International tourism in the Maldives, Sri Lanka, southern Thailand and even Malaysia has dropped precipitously. Ghosts must be laid to rest before free-spending visitors from China and Taiwan venture back.

Meanwhile, people cooped up for 90 days in tent cities from Thailand to Tamil Nadu complain about rezoning schemes that are likely to allow the rich to grab prime beachfront properties.

Oxfam recently concluded that up to four times more women than men perished in December's earthquake-triggered waves, and they warn that this gender imbalance is already having grave consequences. Single female or newly widowed survivors are extremely vulnerable to abuse, while indigent new widowers are hard pressed to remarry and start a new family. Survivors in tsunami- battered outposts say they long to hear the chatter and laughter of the missing women, and life without home cooking or cuddles is a misery.

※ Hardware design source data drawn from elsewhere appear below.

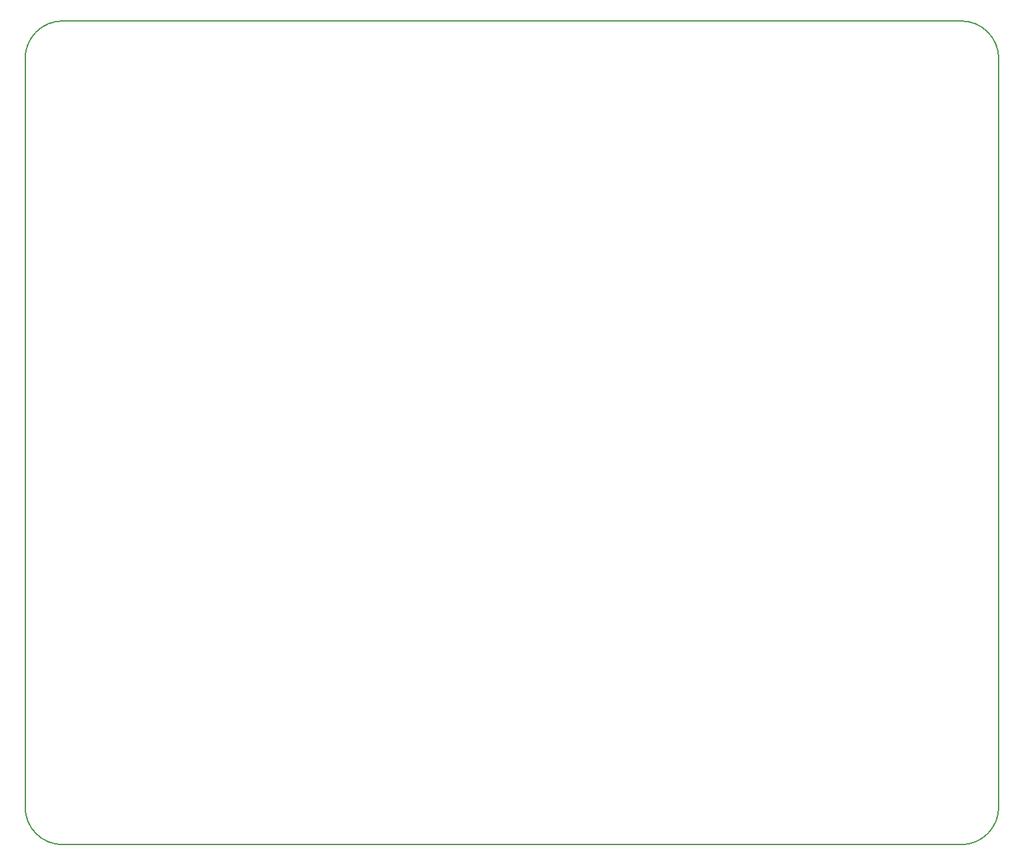
<source format=gbr>
%TF.GenerationSoftware,KiCad,Pcbnew,7.0.10*%
%TF.CreationDate,2024-06-18T13:30:52+03:00*%
%TF.ProjectId,driver-bridge-side,64726976-6572-42d6-9272-696467652d73,rev?*%
%TF.SameCoordinates,Original*%
%TF.FileFunction,Profile,NP*%
%FSLAX46Y46*%
G04 Gerber Fmt 4.6, Leading zero omitted, Abs format (unit mm)*
G04 Created by KiCad (PCBNEW 7.0.10) date 2024-06-18 13:30:52*
%MOMM*%
%LPD*%
G01*
G04 APERTURE LIST*
%TA.AperFunction,Profile*%
%ADD10C,0.200000*%
%TD*%
G04 APERTURE END LIST*
D10*
X141997466Y-16997534D02*
G75*
G03*
X136997534Y-11997534I-4999966J34D01*
G01*
X136997534Y-11997534D02*
X16997534Y-11997534D01*
X136997534Y-121997534D02*
G75*
G03*
X141997534Y-116997534I-34J5000034D01*
G01*
X11997526Y-116997534D02*
G75*
G03*
X16997534Y-121997534I5000004J4D01*
G01*
X16997534Y-121997534D02*
X136997534Y-121997534D01*
X16997534Y-11997534D02*
G75*
G03*
X11997534Y-16997534I-4J-4999996D01*
G01*
X11997534Y-16997534D02*
X11997534Y-116997534D01*
X141997534Y-116997534D02*
X141997534Y-16997534D01*
M02*

</source>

One promising development is the Indonesian military's completion of a major trunk road last week. Using elephants and coconut tree scaffolding, troops rebuilt 35 of the 41 bridges that were knocked out by the massive walls of water which left corpses in the trees. Until now, aid groups have been forced to transport relief supplies by helicopter or ferry. It may take weeks before 20-ton supply trucks can rumble along this route. New government restrictions have forced some foreign relief agencies to begin pulling out from Aceh on Friday.

Elsewhere, volunteers have been vital to dig out the rubble while government agencies dither. Thailand's Phi Phi Island has witnessed a bizarre revival, as hundreds of foreign backpackers and scuba divers arrive to rebuild the packed guesthouse and nightclub strip that was pulverised by December's waves. Almost 1,400 people died on the tiny holiday islet, when those who ran from the wall of water bearing down on the pier at Tonsai Bay were swallowed by another three-storey-high wave coming the opposite way.

The Paradise Found Project funded by friends and family of Matthew McConnish, a young British diver who was swept away, arranges all-work holidays to restore the region to its former glories. The ill-fated resort was made famous, of course, by The Beach.

For his part, its star, Leonardo DiCaprio, rather than plugging his last release, The Aviator, directs visitors to his website straight to the Unicef Tsunami appeal.